→ ASSIGNED TASK 1
Write out the stretch of the memo on neoconservatism from "Learn from Our" through "reflect and rethink.", word for word.

→ PASSAGE
- Opening Delimiter -

TO: My Fellow Neoconservatives
FROM: Joshua Muravchik ( a resident scholar at the American Enterprise Institute.)
RE: How to Save the Neocons

We neoconservatives have been through a startling few years. Who could have imagined six years ago that wild stories about our influence over U.S. foreign policy would reach the far corners of the globe?
[]
The price of this success is that we are subjected to relentless obloquy. “Neocon” is now widely synonymous with “ultraconservative” or, for some, “dirty Jew.” A young Egyptian once said to me, “‘Neoconservative’ sounds to our ears like ‘terrorist’ sounds to yours.” I am shocked to hear that some among us, wearying of these attacks, are sidling away from the neocon label. Where is the joie de combat? The essential tenets of neoconservatism—belief that world peace is indivisible, that ideas are powerful, that freedom and democracy are universally valid, and that evil exists and must be confronted—are as valid today as when we first began. That is why we must continue to fight. But we need to sharpen our game. Here are some thoughts on how to do it:

Learn from Our Mistakes. We are guilty of poorly explaining neoconservatism... To say that our core beliefs remain true is not to counsel self-satisfaction. We got lucky with Reagan. He took the path we wanted, and the policies succeeded brilliantly. He left office highly popular. Bush is a different story. He, too, took the path we wanted, but the policies are achieving uncertain success. His popularity has plummeted. It would be pigheaded not to reflect and rethink.

But we ought to do this without backbiting or abandoning Bush. All policies are perfect on paper, none in execution. All politicians are, well, politicians. Bush has embraced so much of what we believe that it would be silly to begrudge his deviations. He has recognized the terrorist campaign against the United States that had mushroomed over 30 years for what it is—a war that must be fought with the same determination, sacrifice, and perseverance that we demonstrated during the Cold War. And he has perceived that the only way to win this war in the end is to transform the political culture of the Middle East from one of absolutism and violence to one of tolerance and compromise.

The administration made its share of mistakes, and so did we. We were glib about how Iraqis would greet liberation. Did we fail to appreciate sufficiently the depth of Arab bitterness over colonial memories? Did we underestimate the human and societal damage wreaked by decades of totalitarian rule in Iraq? Could things have unfolded differently had our occupation force been large enough to provide security?

One area of neoconservative thought that needs urgent reconsideration is the revolution in military strategy that our neocon hero, Secretary of Defense Donald Rumsfeld, has championed. This love affair with technology has left our armed forces short on troops and resources, just as our execrable intelligence in Iraq seems traceable, at least in part, to the reliance on machines rather than humans. Our forte is political ideas, not physics or mechanics. We may have seized on a technological fix to spare ourselves the hard slog of fighting for higher defense budgets. Let’s now take up the burden of campaigning for a military force that is large enough and sufficiently well provisioned—however “redundant”—to assure that we will never again get stretched so thin. Let the wonder weapons be the icing on the cake.

Deploy More Than the Military. Recent elections in the Palestinian territories and Egypt have brought disconcerting results that suggest democratizing the Middle East may be more difficult than we imagined...

- Closing Delimiter -

→ DATA FOR THE TASK

- Opening Delimiter -

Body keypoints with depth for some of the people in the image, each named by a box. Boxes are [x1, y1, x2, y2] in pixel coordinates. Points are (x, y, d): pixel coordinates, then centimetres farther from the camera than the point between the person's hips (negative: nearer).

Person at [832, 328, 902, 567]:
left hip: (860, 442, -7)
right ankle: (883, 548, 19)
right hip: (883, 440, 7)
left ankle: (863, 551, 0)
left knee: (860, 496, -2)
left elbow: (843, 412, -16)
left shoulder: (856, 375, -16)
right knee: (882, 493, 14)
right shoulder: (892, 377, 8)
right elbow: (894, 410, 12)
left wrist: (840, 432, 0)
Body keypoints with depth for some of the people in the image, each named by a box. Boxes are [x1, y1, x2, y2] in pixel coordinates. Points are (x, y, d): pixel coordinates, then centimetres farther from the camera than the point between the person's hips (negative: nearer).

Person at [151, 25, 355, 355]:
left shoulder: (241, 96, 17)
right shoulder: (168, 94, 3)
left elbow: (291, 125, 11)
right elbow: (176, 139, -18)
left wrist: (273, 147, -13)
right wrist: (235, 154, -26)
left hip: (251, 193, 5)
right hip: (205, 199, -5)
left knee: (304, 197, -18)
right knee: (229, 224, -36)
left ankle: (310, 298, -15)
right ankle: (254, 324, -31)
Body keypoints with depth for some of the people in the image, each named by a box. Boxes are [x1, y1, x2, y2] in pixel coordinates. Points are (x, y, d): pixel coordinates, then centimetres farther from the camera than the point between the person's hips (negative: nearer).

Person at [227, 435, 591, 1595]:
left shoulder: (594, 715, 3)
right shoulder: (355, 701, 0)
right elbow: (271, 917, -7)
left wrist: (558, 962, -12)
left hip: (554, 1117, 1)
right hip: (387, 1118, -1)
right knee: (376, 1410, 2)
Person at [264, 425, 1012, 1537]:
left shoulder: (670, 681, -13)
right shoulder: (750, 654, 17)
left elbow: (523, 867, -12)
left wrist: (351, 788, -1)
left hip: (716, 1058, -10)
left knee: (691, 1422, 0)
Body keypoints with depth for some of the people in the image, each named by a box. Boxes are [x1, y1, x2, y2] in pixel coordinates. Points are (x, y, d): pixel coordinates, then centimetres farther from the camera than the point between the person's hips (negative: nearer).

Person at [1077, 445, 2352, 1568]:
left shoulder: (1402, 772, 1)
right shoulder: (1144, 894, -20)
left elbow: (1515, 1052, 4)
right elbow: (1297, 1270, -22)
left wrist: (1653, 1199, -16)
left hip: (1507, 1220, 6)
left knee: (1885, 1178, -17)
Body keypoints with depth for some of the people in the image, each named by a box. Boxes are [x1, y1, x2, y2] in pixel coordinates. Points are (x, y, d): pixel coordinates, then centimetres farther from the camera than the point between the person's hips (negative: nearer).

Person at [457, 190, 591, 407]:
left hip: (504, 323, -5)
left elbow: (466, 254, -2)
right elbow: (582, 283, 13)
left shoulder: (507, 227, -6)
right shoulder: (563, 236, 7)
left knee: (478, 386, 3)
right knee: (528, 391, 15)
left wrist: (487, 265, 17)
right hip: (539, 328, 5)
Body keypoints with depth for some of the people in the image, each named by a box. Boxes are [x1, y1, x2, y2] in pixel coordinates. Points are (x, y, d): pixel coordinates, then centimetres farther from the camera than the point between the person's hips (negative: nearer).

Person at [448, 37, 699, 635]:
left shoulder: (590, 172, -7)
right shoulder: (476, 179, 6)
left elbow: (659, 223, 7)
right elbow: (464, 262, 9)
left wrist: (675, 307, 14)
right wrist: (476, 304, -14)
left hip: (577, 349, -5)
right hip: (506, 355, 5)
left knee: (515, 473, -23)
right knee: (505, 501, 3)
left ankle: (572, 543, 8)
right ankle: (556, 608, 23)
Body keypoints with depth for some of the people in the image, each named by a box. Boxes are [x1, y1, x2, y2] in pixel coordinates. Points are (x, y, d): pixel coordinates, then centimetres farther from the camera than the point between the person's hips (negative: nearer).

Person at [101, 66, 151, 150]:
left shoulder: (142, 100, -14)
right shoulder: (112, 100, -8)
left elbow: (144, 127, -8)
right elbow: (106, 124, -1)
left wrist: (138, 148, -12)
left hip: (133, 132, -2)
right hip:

- Closing Delimiter -

→ ASSIGNED TASK 2
Find every line in the listing above that contains the string "wrist", matching case exactly, and copy each of those lines.

→ EXERCISE RESPONSE 1
Learn from Our Mistakes. We are guilty of poorly explaining neoconservatism... To say that our core beliefs remain true is not to counsel self-satisfaction. We got lucky with Reagan. He took the path we wanted, and the policies succeeded brilliantly. He left office highly popular. Bush is a different story. He, too, took the path we wanted, but the policies are achieving uncertain success. His popularity has plummeted. It would be pigheaded not to reflect and rethink.

→ EXERCISE RESPONSE 2
left wrist: (840, 432, 0)
left wrist: (273, 147, -13)
right wrist: (235, 154, -26)
left wrist: (558, 962, -12)
left wrist: (351, 788, -1)
left wrist: (1653, 1199, -16)
left wrist: (487, 265, 17)
left wrist: (675, 307, 14)
right wrist: (476, 304, -14)
left wrist: (138, 148, -12)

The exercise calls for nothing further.